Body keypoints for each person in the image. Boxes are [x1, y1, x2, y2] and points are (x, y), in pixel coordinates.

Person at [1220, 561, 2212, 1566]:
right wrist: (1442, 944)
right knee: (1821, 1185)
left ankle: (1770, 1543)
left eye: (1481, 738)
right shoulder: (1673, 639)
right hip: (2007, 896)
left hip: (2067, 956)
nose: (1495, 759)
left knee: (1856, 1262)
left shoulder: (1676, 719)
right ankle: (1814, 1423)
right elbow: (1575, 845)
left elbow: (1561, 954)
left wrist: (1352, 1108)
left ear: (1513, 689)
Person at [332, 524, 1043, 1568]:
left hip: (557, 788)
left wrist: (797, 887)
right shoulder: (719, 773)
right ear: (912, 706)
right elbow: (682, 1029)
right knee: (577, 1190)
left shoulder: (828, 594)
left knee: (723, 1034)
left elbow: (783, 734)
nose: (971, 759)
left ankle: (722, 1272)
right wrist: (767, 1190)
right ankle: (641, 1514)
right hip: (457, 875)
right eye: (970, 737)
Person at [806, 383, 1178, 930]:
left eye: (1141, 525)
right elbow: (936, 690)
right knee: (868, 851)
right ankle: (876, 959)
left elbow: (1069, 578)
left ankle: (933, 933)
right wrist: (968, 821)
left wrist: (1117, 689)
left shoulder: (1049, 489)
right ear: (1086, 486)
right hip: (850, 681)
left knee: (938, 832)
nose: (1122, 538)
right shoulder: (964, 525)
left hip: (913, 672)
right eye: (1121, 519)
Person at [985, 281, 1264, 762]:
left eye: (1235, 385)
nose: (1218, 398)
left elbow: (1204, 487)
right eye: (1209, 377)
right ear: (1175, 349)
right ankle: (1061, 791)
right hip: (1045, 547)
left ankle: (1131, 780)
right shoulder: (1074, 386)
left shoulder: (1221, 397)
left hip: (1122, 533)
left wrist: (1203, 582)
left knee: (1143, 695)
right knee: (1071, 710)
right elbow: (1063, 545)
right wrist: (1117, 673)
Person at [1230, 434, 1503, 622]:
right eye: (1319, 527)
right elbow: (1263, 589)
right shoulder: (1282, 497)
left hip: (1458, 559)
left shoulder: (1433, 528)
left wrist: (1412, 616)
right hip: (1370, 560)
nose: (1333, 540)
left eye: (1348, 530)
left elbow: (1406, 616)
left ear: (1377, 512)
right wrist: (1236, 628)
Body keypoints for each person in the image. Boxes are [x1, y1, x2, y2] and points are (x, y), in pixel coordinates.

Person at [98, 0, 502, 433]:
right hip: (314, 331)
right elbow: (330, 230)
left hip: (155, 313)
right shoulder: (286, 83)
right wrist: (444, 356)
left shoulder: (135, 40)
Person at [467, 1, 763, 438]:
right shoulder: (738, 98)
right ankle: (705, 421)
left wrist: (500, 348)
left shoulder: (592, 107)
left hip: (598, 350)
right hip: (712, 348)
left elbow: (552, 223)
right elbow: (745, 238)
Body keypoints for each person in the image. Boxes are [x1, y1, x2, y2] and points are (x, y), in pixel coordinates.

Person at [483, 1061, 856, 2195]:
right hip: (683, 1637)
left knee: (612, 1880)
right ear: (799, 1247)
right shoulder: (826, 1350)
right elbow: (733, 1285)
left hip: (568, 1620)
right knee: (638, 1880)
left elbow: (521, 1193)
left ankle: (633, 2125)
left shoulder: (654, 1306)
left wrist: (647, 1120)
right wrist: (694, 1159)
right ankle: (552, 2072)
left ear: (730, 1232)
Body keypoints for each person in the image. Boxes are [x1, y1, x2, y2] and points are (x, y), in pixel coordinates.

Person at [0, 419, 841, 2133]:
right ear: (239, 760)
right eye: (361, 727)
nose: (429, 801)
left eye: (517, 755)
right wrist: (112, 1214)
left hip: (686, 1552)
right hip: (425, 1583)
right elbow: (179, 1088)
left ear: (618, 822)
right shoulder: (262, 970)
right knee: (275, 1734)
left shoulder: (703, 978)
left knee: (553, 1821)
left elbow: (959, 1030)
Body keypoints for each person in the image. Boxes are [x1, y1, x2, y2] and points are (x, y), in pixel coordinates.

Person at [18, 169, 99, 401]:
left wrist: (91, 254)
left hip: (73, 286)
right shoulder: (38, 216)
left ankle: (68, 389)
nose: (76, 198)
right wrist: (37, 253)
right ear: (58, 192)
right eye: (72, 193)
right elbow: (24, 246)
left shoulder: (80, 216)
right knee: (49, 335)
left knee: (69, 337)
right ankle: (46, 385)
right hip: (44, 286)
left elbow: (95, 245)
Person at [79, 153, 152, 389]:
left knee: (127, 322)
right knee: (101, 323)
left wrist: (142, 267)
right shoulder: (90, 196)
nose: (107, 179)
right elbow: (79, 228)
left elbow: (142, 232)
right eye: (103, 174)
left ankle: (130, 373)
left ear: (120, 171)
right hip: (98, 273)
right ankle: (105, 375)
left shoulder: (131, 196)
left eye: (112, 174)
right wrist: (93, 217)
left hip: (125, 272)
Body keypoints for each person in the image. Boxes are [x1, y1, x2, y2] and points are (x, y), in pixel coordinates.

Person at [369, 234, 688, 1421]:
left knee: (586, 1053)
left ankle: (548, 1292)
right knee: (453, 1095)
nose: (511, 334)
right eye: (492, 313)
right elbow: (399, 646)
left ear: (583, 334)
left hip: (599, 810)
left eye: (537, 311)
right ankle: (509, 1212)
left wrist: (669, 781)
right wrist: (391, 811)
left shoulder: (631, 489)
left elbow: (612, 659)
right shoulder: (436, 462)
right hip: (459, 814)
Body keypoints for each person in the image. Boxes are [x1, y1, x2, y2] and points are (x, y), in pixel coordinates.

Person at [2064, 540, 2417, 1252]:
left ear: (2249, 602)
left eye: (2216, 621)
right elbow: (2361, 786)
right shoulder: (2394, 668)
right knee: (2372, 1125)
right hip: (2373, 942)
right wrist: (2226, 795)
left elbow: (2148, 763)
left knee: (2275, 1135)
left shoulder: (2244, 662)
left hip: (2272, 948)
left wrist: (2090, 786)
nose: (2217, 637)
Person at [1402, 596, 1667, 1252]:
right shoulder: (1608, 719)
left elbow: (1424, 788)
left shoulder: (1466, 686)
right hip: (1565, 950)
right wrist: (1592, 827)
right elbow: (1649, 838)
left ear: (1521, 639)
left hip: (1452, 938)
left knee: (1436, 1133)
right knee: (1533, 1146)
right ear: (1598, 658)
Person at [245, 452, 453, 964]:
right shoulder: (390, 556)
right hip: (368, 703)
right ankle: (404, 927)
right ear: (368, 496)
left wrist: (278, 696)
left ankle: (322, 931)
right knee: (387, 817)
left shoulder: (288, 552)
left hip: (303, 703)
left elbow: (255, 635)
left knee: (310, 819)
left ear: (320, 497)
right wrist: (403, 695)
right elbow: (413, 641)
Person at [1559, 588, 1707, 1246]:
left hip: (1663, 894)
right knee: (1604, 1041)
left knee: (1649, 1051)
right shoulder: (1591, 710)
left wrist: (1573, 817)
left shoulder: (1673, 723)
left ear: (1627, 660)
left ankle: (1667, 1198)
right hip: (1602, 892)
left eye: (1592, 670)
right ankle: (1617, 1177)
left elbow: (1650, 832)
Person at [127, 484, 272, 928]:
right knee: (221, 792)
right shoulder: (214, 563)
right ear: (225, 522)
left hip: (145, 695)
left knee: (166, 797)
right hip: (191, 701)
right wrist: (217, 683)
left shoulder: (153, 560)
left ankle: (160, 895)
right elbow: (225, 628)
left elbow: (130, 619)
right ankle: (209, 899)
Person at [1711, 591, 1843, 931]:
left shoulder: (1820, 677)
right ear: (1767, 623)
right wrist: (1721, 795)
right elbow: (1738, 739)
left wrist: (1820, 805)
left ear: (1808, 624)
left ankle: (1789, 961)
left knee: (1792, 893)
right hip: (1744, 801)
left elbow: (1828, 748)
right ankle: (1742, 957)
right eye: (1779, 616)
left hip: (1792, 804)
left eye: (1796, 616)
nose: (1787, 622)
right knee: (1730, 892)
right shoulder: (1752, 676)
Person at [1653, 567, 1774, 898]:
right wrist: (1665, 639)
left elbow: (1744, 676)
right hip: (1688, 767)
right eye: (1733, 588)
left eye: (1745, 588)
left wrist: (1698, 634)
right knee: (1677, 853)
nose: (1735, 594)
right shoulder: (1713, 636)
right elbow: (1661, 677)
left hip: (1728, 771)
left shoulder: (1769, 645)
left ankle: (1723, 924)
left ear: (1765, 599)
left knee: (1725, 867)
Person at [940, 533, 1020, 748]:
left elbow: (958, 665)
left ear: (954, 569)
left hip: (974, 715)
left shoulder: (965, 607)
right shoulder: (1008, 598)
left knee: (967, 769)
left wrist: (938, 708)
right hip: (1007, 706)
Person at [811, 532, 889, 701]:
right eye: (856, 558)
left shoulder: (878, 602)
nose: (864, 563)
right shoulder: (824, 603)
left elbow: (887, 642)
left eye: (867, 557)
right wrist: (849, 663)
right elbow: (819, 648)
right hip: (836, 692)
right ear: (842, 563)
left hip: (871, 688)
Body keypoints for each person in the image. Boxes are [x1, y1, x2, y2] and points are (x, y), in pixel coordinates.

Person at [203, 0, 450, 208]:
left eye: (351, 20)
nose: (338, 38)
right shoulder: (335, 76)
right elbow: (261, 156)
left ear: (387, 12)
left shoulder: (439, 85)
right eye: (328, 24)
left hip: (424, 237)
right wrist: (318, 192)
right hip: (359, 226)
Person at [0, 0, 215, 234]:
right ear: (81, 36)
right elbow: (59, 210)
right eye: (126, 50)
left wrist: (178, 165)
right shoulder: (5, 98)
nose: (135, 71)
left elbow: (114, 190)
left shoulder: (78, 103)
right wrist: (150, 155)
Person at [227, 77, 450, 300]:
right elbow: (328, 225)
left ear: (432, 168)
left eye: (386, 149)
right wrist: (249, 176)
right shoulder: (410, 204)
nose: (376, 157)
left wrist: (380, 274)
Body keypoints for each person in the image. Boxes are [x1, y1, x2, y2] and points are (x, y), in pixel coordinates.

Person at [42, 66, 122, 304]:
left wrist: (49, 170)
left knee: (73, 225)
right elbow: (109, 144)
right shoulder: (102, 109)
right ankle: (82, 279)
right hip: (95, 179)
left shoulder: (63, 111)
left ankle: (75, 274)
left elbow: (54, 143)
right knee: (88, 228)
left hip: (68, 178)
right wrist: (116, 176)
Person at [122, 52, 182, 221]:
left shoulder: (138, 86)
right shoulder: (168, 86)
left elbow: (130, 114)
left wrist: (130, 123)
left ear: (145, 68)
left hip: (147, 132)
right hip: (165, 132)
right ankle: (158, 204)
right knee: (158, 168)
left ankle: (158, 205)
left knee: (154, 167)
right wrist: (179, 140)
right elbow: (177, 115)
——
# Instructions for the task
The first line of the records and every line down to the line with "right hip: (314, 331)" must be quoted exactly; leave out all else.

# Written response
Body keypoints for each person in the image. Boxes are [x1, y1, x2, y2] and points are (x, y), in pixel coordinates.

Person at [1220, 561, 2212, 1566]:
right wrist: (1442, 944)
right knee: (1821, 1185)
left ankle: (1770, 1543)
left eye: (1481, 738)
right shoulder: (1673, 639)
right hip: (2007, 896)
left hip: (2067, 956)
nose: (1495, 759)
left knee: (1856, 1262)
left shoulder: (1676, 719)
right ankle: (1814, 1423)
right elbow: (1575, 845)
left elbow: (1561, 954)
left wrist: (1352, 1108)
left ear: (1513, 689)
Person at [332, 524, 1043, 1568]:
left hip: (557, 788)
left wrist: (797, 887)
right shoulder: (719, 773)
right ear: (912, 706)
right elbow: (682, 1029)
right knee: (577, 1190)
left shoulder: (828, 594)
left knee: (723, 1034)
left elbow: (783, 734)
nose: (971, 759)
left ankle: (722, 1272)
right wrist: (767, 1190)
right ankle: (641, 1514)
right hip: (457, 875)
right eye: (970, 737)
Person at [806, 383, 1178, 930]:
left eye: (1141, 525)
right elbow: (936, 690)
right knee: (868, 851)
right ankle: (876, 959)
left elbow: (1069, 578)
left ankle: (933, 933)
right wrist: (968, 821)
left wrist: (1117, 689)
left shoulder: (1049, 489)
right ear: (1086, 486)
right hip: (850, 681)
left knee: (938, 832)
nose: (1122, 538)
right shoulder: (964, 525)
left hip: (913, 672)
right eye: (1121, 519)
Person at [985, 281, 1264, 762]:
left eye: (1235, 385)
nose: (1218, 398)
left elbow: (1204, 487)
right eye: (1209, 377)
right ear: (1175, 349)
right ankle: (1061, 791)
right hip: (1045, 547)
left ankle: (1131, 780)
right shoulder: (1074, 386)
left shoulder: (1221, 397)
left hip: (1122, 533)
left wrist: (1203, 582)
left knee: (1143, 695)
right knee: (1071, 710)
right elbow: (1063, 545)
right wrist: (1117, 673)
Person at [1230, 434, 1503, 622]:
right eye: (1319, 527)
right elbow: (1263, 589)
right shoulder: (1282, 497)
left hip: (1458, 559)
left shoulder: (1433, 528)
left wrist: (1412, 616)
right hip: (1370, 560)
nose: (1333, 540)
left eye: (1348, 530)
left elbow: (1406, 616)
left ear: (1377, 512)
right wrist: (1236, 628)
Body keypoints for each person in the image. Boxes are [x1, y1, x2, y2] and points are (x, y), in pixel coordinates.

Person at [98, 0, 502, 433]:
right hip: (314, 331)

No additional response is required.